• _DATA IN THIS EXERCISE_:
◆ ◆ ◆ ◆

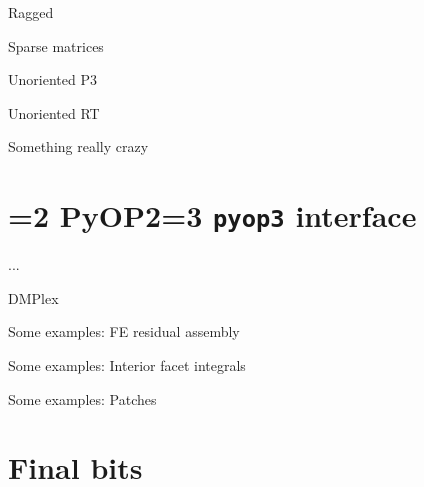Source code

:\documentclass{beamer}
\def\pyop#1{\ifnum#1=2 {PyOP2}\else \ifnum#1=3 {\texttt{pyop3}}\fi \fi}
\begin{document}
\begin{frame}{Ragged}

\end{frame}

\begin{frame}{Sparse matrices}
\end{frame}

\begin{frame}{Unoriented P3}

\end{frame}

\begin{frame}{Unoriented RT}

\end{frame}

\begin{frame}{Something really crazy}
\end{frame}

\section{\pyop3 interface}

\begin{frame}{...}
\end{frame}

\begin{frame}{DMPlex}
\end{frame}

\begin{frame}{Some examples: FE residual assembly}

\end{frame}

\begin{frame}{Some examples: Interior facet integrals}

\end{frame}

\begin{frame}{Some examples: Patches}

\end{frame}

\section{Final bits}
\end{document}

◆ ◆ ◆ ◆

• _EXERCISE AIM_: The number of lines in this listing that hold "Unoriented" is the only answer required.

• _RESULT OF THIS EXERCISE_: 2